Алина Лаурелль сидела, слушала мою болтовню и ничего не говорила, но думала, что эта вот Сельма, воротившаяся домой из Стокгольма, не по годам развитая девочка.

А самое скверное то, что я, сама не подозревая, все время говорила на стокгольмском диалекте. И Алина Лаурелль восприняла это как подтверждение моей манерности и сумасбродства, ведь уроженцам Вермланда негоже стыдиться родного диалекта.

Я так и сыпала названиями вроде Дроттнинггатан, и Берцелии-парк, и Шлюз, и Бласиехольм, говорила о разводе караула и Королевском дворце, о том, что побывала в католической церкви, видела Святого Георгия и Страшный суд в Соборе[2], брала читать у дяди Уриэля все романы Вальтера Скотта и занималась с очень славной учительницей, которая сказала, что, по ее мнению, я тоже смогу стать учительницей, когда вырасту.

Алина все это слушала и думала, что с такой самодовольной девочкой ей никогда не подружиться.

Поскольку же всего через неделю-другую начнутся летние каникулы и Алина с Эммой уедут в Карлстад к своей маменьке, папенька говорит, что для меня нет смысла приступать к занятиям с Алиной, поэтому я до осени свободна. И как замечательно – пойти на кухню и поболтать с экономкой, полюбоваться Гердиными куклами, поиграть с собаками и котятами, почитать маме вслух из “Всеобщей истории для дам” Нёссельта, помочь тетушке Ловисе с посадками и посевом в саду, но проходит всего несколько дней, и однажды утром во время уроков я все-таки захожу в детскую, не затем, конечно, чтобы включиться в работу, считать или писать, а просто посмотреть, как там все происходит.

Алина экзаменует Анну и Эмму по катехизису. И Анна как раз читает наизусть длинное трудное изречение “О язычниках, не имеющих закона”.

Когда Анна заканчивает чтение, Алина начинает беседовать с нею и с Эммой о совести. Объясняет длинное и трудное изречение так превосходно, что Анна с Эммой в точности понимают его смысл, и я тоже. По-моему, Алина совершенно права, когда говорит, что мы всегда должны поступать, как велит совесть. Ведь тогда мы избежим ее укоров.

Ровно в одиннадцать урок заканчивается, у Анны с Эммой десятиминутная переменка, они выбегают на улицу поиграть, но я остаюсь в детской.

Подхожу к Алине, чувствую, как щеки горят огнем, и тихим, еле слышным голосом спрашиваю, не поможет ли она мне отослать двадцать четыре шиллинга на станцию Лаксо, жене путевого обходчика, которая там проживает.

– Отчего же не помочь, – говорит Алина, – если ты знаешь ее фамилию.
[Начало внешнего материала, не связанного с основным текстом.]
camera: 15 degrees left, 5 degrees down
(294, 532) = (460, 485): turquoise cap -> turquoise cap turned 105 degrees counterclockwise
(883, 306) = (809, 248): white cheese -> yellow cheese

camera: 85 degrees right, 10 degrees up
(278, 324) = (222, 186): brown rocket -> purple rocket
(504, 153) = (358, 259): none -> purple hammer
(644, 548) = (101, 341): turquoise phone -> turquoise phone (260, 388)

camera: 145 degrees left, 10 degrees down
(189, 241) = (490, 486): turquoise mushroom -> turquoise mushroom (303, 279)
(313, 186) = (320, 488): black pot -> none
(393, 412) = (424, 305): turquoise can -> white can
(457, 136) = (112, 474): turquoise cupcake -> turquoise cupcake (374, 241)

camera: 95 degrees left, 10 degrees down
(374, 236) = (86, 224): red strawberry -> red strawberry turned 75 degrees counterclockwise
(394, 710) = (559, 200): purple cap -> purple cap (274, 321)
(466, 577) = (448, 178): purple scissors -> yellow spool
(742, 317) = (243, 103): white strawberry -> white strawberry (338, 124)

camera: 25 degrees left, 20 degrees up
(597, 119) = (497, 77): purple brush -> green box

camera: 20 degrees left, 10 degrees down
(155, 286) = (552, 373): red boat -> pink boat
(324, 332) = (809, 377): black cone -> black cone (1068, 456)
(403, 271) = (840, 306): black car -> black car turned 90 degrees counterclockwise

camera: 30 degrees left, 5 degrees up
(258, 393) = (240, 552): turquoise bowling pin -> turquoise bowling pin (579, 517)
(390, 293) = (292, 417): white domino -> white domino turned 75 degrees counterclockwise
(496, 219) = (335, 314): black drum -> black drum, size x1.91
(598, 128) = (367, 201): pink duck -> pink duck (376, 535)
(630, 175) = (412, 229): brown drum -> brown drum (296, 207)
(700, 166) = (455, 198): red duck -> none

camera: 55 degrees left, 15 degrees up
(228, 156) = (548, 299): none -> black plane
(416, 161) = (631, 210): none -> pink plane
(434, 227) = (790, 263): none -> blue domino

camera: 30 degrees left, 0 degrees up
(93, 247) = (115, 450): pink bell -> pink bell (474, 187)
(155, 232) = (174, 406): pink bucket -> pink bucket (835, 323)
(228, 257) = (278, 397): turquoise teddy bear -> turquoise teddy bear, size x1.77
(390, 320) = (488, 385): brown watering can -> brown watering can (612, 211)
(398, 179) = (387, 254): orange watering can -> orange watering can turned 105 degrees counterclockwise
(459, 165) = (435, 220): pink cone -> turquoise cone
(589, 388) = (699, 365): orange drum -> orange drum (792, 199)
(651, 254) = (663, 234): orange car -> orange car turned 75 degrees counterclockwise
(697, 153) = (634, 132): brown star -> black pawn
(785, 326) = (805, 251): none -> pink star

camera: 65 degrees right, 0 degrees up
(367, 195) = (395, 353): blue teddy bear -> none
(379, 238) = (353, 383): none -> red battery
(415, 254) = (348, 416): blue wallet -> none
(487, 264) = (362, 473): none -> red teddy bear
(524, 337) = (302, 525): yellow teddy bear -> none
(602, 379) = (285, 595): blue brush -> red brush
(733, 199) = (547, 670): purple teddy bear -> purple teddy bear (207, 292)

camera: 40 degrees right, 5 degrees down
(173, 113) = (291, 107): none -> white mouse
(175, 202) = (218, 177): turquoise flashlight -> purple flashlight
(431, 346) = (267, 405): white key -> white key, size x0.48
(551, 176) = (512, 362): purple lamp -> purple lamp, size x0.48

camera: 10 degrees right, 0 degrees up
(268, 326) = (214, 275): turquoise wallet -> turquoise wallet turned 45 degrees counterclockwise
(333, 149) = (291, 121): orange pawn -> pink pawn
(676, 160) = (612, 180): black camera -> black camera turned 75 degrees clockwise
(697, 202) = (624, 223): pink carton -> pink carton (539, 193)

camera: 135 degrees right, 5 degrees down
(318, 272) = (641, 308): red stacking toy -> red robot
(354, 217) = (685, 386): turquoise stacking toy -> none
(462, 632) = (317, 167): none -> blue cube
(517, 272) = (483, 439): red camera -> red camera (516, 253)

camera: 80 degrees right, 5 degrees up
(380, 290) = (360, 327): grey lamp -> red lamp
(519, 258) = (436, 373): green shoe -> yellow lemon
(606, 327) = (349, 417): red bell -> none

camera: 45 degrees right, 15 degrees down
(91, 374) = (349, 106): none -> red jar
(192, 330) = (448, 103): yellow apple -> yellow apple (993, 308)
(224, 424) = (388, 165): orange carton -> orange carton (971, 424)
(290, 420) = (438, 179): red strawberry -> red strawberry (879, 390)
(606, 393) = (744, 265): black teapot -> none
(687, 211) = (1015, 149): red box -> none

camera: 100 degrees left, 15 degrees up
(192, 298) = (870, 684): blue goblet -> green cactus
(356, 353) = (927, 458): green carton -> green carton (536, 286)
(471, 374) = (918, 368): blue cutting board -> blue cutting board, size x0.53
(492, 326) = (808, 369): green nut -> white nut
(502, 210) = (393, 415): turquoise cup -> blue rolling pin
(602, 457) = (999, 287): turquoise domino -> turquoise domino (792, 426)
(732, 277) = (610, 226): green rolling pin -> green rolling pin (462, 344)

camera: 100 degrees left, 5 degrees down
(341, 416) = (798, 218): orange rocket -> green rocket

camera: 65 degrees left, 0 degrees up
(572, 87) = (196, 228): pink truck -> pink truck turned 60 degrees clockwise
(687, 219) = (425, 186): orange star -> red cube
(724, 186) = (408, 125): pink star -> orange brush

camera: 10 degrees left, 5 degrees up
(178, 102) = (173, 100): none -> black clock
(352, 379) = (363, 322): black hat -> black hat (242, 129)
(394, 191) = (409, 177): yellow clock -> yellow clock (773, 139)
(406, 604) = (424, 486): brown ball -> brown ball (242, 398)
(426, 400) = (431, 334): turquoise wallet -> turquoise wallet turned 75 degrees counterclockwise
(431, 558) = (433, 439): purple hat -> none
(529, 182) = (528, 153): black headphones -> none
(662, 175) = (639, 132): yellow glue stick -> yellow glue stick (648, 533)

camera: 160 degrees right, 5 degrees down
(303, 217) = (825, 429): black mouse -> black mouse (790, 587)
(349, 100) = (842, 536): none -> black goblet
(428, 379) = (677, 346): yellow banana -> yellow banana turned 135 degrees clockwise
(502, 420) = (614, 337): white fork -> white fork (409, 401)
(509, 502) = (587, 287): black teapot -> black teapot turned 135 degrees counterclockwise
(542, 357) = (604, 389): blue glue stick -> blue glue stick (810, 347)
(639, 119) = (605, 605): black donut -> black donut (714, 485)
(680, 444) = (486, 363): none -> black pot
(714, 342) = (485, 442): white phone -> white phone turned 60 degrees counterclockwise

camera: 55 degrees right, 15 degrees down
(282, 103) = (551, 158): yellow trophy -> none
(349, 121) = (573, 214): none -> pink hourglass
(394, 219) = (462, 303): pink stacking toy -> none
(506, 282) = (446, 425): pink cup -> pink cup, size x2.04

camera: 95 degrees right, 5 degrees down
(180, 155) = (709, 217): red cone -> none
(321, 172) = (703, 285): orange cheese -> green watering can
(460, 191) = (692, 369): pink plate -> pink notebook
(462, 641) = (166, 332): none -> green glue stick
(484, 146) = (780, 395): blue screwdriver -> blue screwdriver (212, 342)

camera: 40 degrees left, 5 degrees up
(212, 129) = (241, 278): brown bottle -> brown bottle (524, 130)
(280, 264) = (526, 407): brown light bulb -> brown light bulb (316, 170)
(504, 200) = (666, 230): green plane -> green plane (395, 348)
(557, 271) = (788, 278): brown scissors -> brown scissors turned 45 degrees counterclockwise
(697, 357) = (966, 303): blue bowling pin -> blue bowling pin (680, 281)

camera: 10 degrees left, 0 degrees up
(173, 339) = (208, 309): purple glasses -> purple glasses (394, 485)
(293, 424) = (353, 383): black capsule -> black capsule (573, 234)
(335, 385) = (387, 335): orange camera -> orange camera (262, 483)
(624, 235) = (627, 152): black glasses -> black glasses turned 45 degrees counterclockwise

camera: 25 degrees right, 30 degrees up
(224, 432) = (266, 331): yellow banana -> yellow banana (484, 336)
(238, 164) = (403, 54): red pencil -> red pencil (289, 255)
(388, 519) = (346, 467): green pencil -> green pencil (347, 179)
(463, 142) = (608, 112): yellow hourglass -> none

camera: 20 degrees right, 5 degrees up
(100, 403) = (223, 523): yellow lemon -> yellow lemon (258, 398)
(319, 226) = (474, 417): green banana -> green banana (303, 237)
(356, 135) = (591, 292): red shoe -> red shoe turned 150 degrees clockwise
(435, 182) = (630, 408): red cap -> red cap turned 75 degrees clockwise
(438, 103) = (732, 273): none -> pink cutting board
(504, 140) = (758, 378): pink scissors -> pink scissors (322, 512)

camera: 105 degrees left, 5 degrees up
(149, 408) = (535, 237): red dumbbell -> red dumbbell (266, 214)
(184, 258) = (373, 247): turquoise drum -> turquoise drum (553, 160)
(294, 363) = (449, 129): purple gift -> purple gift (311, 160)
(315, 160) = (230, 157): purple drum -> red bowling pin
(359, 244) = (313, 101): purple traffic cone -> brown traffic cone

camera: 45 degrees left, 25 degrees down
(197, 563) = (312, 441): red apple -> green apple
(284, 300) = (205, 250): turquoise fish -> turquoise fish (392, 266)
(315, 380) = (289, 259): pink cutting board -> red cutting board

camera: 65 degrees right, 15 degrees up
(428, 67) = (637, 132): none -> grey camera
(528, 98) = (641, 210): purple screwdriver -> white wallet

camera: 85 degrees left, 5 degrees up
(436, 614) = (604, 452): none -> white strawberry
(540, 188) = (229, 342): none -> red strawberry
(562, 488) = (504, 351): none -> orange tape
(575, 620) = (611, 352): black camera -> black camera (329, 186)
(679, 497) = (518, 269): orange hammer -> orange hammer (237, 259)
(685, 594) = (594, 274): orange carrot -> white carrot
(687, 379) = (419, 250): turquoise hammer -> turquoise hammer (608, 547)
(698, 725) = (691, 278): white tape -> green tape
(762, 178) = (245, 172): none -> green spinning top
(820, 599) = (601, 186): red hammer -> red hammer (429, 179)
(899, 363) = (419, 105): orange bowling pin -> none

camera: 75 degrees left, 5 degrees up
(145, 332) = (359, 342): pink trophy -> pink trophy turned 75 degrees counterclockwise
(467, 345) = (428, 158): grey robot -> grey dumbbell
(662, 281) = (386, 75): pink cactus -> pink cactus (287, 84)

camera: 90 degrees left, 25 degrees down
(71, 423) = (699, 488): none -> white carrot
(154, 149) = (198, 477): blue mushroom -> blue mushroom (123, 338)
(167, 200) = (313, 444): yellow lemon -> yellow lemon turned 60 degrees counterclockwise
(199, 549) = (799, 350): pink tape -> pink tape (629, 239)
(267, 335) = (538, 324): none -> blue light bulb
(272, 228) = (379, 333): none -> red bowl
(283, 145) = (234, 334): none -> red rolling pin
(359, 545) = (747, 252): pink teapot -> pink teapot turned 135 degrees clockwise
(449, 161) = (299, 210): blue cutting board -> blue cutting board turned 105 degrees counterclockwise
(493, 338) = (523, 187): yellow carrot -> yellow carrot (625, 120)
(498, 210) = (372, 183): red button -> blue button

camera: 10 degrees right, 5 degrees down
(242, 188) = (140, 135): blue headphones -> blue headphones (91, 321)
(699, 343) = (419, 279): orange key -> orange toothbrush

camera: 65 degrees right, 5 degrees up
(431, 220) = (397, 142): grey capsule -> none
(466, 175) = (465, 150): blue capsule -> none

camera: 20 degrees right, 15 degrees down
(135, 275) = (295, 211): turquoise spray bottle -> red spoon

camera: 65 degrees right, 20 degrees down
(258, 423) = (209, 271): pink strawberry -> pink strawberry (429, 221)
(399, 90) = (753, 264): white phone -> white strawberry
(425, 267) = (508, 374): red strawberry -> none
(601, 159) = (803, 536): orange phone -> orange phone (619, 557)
– Нет, не знаю, а дело тут вот в чем: когда поезд, на котором я возвращалась домой, подъезжал к станции Лаксо, он задавил путевого обходчика. Сама я не видела, но в поезде говорили, что его разрезало пополам.

– Так-так, – говорит Алина, – и теперь ты жалеешь его жену?

– Она ужасно кричала. Бегом прибежала на станцию. Вы даже представить себе не можете, Алина, как она кричала. В поезде еще говорили, что она бедная и у нее много детей.

– Теперь я припоминаю, что читала об этом в газете. Но разве же там не собирали деньги?

– Конечно, собирали, Алина, – говорю я. – В наш вагон зашел кондуктор, спросил, не желаем ли мы помочь обходчиковой жене. И многие дали денег, а я нет.

– У тебя тогда не было денег?

– Были, две монеты по двенадцать шиллингов, только, видите ли, Алина, я хотела купить на них в Карлстаде жареного миндаля и орехов, в подарок Анне и Герде. И произошло все так быстро. Кондуктор очень спешил и даже не взглянул в мою сторону. И я не смогла отдать деньги.

– Но теперь все-таки хочешь послать?

– Да, если вы поможете их отправить. Я не стала покупать в Карлстаде жареный миндаль, сохранила деньги. Мне было так стыдно, когда я сидела в поезде, казалось, все в купе смотрят на меня и думают, почему я не дала ни гроша, и дома меня тоже каждый день мучает стыд. И мне правда очень хочется послать эти деньги обходчиковой жене.